Cebgo and its predecessor brands has previously operated the following aircraft:

Cebgo retired fleet
| Aircraft | Total | Introduced | Retired | Replaced by | Notes |
|---|---|---|---|---|---|
| Airbus A319-100 | 2 | 2010 | 2015 | ATR 72-500 | Returned to Tigerair. |
| Airbus A320-200 | 3 | 2010 | 2015 | ATR 72-600 | Returned to Cebu Pacific. |
| ATR 72-500 | 9 | 2005 | 2024 | ATR 72-600 | Includes 2 P2F aircraft used for passengers before conversion. |
| Boeing 737-200F | 1 | 2011 | 2012 | None |  |
| Dornier 328 | 5 | 2004 | 2013 | None | Operated by SEAir. |
| Let L-410 Turbolet | 9 | 2004 | 2013 | None | Operated by SEAir. |

==Incidents and accidents==
- On September 26, 2016, flight DG6577, from Cebu to Tacloban, utilizing an ATR 72-500, was taking off from Cebu's runway 22 when the crew observed fluctuations on oil indications for the left-hand engine and decided to reject the takeoff. A fire was discovered on both left hand main wheels while taxiing, leading the crew to stop on the taxiway and begin an evacuation of the aircraft. One passenger received minor injuries during the evacuation.
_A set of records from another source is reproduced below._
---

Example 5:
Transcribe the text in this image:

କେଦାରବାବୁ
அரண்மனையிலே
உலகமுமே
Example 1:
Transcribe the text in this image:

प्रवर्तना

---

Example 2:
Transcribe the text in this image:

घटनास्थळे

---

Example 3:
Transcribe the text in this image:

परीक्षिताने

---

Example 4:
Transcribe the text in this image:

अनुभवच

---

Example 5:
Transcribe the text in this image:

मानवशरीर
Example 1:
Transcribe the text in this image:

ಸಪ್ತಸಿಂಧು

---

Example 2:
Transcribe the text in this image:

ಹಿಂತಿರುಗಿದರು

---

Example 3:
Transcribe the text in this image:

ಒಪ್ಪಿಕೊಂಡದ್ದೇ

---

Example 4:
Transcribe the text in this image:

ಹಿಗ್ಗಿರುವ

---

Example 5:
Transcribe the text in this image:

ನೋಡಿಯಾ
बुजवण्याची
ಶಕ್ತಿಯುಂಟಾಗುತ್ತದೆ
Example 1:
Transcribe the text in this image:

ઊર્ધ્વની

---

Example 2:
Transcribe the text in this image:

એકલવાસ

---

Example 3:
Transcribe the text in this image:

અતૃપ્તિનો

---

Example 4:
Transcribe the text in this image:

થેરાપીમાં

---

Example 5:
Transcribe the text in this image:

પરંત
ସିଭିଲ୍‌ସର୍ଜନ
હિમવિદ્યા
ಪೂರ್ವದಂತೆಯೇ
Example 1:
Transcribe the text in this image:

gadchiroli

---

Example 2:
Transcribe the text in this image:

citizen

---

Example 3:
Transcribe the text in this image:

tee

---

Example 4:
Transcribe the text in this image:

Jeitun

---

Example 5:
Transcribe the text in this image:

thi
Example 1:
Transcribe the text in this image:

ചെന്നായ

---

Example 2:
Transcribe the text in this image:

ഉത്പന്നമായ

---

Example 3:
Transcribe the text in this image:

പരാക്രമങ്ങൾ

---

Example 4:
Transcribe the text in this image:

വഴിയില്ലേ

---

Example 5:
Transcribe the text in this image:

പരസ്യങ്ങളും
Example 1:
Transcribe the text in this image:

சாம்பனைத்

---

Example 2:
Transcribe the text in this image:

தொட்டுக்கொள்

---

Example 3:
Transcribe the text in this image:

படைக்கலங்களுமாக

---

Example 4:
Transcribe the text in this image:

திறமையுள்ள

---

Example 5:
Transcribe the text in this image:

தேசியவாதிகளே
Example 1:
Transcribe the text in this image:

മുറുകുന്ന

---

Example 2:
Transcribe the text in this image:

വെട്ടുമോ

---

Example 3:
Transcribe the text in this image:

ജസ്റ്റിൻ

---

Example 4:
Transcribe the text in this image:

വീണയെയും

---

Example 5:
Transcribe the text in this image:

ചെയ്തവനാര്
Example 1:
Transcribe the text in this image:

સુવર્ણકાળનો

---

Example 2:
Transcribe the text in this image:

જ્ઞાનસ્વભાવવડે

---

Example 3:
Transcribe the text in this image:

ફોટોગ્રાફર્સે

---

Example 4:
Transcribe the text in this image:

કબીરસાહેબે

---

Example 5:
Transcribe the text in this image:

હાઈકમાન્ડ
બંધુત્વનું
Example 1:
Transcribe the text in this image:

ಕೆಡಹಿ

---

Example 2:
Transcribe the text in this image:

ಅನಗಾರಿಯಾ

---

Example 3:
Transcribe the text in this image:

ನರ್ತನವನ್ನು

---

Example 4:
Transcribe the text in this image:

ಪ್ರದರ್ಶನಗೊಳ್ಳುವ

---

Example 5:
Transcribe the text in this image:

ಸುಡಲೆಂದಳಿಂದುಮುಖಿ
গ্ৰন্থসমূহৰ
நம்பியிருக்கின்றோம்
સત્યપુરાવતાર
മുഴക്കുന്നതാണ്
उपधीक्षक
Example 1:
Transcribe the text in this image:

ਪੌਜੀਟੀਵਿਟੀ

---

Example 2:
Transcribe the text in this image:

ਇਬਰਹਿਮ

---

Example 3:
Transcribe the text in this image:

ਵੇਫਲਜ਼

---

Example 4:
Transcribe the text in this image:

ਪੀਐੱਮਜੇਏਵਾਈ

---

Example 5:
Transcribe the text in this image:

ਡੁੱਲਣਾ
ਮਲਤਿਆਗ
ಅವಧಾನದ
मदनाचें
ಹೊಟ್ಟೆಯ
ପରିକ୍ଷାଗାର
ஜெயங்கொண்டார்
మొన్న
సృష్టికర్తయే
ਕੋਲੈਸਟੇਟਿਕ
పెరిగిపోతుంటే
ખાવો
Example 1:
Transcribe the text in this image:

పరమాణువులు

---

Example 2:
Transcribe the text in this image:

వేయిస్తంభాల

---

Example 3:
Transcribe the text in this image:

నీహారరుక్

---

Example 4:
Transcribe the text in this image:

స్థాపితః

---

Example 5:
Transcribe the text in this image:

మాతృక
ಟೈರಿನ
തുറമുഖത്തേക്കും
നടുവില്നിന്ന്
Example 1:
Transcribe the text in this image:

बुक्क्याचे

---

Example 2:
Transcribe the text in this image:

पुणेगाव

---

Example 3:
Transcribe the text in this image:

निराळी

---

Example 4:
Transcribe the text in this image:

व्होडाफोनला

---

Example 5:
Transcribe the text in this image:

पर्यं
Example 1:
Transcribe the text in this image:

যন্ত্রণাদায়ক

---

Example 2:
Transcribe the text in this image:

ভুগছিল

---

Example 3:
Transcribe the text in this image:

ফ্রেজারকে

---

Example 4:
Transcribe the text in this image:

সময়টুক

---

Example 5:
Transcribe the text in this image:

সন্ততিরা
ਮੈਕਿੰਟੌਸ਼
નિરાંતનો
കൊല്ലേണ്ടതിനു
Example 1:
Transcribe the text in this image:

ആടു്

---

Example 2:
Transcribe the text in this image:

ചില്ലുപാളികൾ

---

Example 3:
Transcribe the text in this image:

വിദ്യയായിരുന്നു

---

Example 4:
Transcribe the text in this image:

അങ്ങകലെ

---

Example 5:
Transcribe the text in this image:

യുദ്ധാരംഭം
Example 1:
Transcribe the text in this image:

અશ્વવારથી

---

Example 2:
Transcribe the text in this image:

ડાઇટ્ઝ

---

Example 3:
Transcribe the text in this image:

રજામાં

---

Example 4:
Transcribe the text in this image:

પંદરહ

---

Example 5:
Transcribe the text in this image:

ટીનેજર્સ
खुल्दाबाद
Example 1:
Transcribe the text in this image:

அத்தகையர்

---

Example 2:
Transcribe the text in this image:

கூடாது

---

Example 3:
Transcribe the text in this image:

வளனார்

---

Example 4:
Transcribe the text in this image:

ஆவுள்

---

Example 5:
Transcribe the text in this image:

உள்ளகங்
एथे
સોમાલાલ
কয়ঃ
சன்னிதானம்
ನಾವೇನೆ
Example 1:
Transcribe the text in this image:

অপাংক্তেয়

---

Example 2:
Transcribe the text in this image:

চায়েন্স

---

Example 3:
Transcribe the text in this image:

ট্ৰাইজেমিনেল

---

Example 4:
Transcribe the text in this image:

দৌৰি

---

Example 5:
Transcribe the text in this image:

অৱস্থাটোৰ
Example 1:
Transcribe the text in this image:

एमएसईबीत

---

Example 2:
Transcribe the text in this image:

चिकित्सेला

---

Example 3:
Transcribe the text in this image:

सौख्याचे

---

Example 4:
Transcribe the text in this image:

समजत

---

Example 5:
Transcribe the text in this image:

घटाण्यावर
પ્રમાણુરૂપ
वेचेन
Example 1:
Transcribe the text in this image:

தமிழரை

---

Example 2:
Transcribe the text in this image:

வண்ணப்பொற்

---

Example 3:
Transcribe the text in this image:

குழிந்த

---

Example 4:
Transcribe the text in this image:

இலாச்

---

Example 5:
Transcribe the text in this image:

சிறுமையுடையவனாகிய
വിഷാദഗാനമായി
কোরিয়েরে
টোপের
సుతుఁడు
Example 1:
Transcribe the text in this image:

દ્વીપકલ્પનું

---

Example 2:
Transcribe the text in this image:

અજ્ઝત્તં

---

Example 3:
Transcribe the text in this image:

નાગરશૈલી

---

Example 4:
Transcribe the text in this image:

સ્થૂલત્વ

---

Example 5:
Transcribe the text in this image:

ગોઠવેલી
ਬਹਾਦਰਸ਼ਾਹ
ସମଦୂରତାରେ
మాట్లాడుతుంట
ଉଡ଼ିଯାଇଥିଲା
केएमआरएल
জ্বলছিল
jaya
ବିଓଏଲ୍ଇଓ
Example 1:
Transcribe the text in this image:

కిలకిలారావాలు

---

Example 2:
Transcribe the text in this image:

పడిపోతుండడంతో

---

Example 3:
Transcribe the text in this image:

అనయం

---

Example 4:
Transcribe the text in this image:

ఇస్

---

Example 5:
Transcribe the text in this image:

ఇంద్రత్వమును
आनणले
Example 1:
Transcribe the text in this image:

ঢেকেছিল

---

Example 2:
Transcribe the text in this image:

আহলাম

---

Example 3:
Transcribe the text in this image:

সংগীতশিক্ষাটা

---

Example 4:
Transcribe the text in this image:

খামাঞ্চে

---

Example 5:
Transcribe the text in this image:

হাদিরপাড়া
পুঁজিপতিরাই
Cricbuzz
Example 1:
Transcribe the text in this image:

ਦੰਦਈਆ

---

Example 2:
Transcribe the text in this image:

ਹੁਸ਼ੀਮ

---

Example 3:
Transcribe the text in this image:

- On October 1, 2017, flight DG6273, from Caticlan to Cebu, utilizing an ATR 72-500, the crew received fault messages for multiple systems shortly after taking off and landed back safely. The Civil Aviation Authority of the Philippines rated the occurrence a serious incident and opened an investigation.
- On November 1, 2018, flight DG6717, an ATR 72-600 from Cebu City to Cagayan de Oro experienced engine fire on takeoff. The engine was shut down and a fire drill was performed. The aircraft safely landed back at Mactan Cebu International Airport. No injuries to passengers or crew were reported.
- On March 8, 2022, flight DG6112 from Naga utilizing an ATR 72-600 aircraft experienced a runway excursion while landing at Ninoy Aquino International Airport in Manila. Following the incident, all 46 passengers and crew disembarked safely, and no injuries were reported.